In Europa, i principali leader — dal cancelliere tedesco Friedrich Merz al presidente francese Emmanuel Macron, passando per il primo ministro britannico Keir Starmer — hanno organizzato una videoconferenza con Trump e Zelensky per ribadire che qualsiasi accordo dovrà prevedere il pieno coinvolgimento dell’Ucraina e condizioni chiare, a partire da un cessate il fuoco verificabile.

“Land swapping”: la mina nel summit

Uno dei punti più controversi è la possibilità di discutere un “land swap”, uno scambio territoriale per chiudere il conflitto. L’ipotesi, anticipata da fonti vicine alla Casa Bianca, è stata accolta da un secco rifiuto di Zelensky: “L’Ucraina non cederà un solo centimetro”. Analisti e organizzazioni filo-ucraini hanno già ribattezzato l’appuntamento di Anchorage come “il vertice della resa”, temendo che un compromesso territoriale possa minare la sovranità ucraina.

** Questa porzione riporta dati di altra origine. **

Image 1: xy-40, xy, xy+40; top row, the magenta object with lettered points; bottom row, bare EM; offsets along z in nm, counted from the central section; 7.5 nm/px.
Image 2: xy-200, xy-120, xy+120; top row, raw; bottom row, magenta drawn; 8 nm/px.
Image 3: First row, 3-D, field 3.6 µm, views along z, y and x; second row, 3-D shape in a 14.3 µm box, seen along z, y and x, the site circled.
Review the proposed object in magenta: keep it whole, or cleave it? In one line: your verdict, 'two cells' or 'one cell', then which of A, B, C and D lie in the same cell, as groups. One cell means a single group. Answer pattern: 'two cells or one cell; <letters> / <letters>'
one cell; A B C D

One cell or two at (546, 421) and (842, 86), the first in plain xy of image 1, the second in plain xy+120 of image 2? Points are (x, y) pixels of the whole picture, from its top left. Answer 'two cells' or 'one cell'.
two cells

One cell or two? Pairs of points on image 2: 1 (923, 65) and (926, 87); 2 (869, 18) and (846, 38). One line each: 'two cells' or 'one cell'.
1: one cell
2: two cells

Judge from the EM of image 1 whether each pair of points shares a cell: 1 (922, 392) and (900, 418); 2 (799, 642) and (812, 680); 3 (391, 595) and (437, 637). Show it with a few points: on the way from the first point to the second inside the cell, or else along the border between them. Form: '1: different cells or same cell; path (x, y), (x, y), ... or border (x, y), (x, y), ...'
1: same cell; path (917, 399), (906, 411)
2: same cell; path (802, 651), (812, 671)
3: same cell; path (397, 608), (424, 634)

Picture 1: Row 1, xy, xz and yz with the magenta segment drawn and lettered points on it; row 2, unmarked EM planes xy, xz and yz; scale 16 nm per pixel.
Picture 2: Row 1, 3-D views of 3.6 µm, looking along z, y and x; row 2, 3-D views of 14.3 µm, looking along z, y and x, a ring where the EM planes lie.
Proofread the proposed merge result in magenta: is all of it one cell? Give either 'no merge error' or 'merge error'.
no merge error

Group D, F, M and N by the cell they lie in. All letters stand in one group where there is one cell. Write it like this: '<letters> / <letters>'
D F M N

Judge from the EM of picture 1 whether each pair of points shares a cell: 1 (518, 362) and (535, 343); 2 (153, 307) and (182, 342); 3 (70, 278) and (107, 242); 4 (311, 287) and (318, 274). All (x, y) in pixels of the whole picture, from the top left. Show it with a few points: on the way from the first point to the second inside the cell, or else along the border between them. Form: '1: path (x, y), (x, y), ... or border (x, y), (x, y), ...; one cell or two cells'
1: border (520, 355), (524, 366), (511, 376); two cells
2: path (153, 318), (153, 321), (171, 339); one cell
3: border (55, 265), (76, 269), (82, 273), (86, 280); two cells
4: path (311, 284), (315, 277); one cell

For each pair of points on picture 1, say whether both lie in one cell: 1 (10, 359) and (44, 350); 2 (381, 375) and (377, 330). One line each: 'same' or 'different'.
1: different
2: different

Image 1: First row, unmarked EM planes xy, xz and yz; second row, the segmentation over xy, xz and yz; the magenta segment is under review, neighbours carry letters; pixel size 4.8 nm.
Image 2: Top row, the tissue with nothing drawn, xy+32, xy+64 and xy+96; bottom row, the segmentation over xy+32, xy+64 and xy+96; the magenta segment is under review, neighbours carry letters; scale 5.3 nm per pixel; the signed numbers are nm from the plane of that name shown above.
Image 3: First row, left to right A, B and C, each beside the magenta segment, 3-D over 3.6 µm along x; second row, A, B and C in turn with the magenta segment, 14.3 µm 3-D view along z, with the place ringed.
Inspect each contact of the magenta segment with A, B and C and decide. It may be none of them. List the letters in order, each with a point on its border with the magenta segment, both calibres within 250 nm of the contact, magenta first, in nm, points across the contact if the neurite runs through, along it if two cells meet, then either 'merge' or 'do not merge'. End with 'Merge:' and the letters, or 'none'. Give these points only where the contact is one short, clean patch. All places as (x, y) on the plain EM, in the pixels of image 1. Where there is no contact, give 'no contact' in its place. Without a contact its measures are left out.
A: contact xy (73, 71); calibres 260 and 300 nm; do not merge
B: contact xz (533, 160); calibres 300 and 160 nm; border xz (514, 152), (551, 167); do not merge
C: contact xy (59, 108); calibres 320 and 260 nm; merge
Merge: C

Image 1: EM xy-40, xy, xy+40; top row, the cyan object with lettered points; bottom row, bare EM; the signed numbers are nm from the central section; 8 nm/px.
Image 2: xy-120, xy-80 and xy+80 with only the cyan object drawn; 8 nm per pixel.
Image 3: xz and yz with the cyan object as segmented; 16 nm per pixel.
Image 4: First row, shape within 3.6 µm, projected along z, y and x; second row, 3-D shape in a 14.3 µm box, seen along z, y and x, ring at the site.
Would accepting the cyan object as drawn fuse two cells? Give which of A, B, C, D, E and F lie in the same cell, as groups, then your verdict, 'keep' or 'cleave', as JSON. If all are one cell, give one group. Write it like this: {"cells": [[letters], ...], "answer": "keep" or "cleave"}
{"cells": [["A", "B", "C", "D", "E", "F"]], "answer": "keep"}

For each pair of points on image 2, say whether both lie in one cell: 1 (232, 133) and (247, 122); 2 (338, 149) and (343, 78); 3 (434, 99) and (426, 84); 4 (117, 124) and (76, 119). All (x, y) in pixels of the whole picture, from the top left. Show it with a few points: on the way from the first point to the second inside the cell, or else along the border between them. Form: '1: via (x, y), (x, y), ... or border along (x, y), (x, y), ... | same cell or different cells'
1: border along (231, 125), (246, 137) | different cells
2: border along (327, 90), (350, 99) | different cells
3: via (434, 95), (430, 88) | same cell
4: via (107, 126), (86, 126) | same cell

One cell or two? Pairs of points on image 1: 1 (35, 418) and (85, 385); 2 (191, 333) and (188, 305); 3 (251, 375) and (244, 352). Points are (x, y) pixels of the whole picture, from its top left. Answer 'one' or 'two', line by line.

Il quadro russo: forza sul campo, bilico diplomatico

Sul terreno, l’esercito russo mantiene posizioni vantaggiose, soprattutto nel Donbass, ma non ha ottenuto vittorie decisive. Secondo diverse analisi, Putin potrebbe usare l’incontro come leva diplomatica per ottenere ciò che non è riuscito a conquistare militarmente. Molti mettono in guardia dall’illusione di una pace rapida, richiamando precedenti storici in cui intese apparentemente pacificatrici hanno finito per favorire aggressori determinati.

Il quadro decisorio: sì condizionato, no fermo

Negli Stati Uniti, la linea non è unanime. Alcuni senatori repubblicani, come Lindsey Graham, sono disposti a considerare compromessi territoriali solo se accompagnati da solide garanzie di sicurezza per Kiev e da sanzioni automatiche in caso di violazioni russe. Trump, invece, appare determinato a chiudere rapidamente un accordo, ma dovrà fare i conti con un Congresso diviso e con l’opinione pubblica americana, ancora sensibile al tema della credibilità internazionale.

Zelensky, dal canto suo, ha promesso di “difendere ogni metro del Donbass” e di non cedere alla pressione internazionale per una pace che somigli più a un diktat che a un negoziato equo.

In definitiva, il vertice di Anchorage non è soltanto un’occasione per due leader di stringersi la mano. È un momento carico di rischi e opportunità, in cui il simbolismo politico e la pressione internazionale si intrecciano con la dura realtà di una guerra ancora lontana dall’essere risolta. Se sarà davvero solo un “ascolto esplorativo” o il primo passo verso un accordo che potrebbe ridisegnare i confini dell’Ucraina, lo diranno le prossime ore. Ma una cosa è certa: a decidere non saranno solo Trump e Putin, e senza Kiev il tavolo resta zoppo.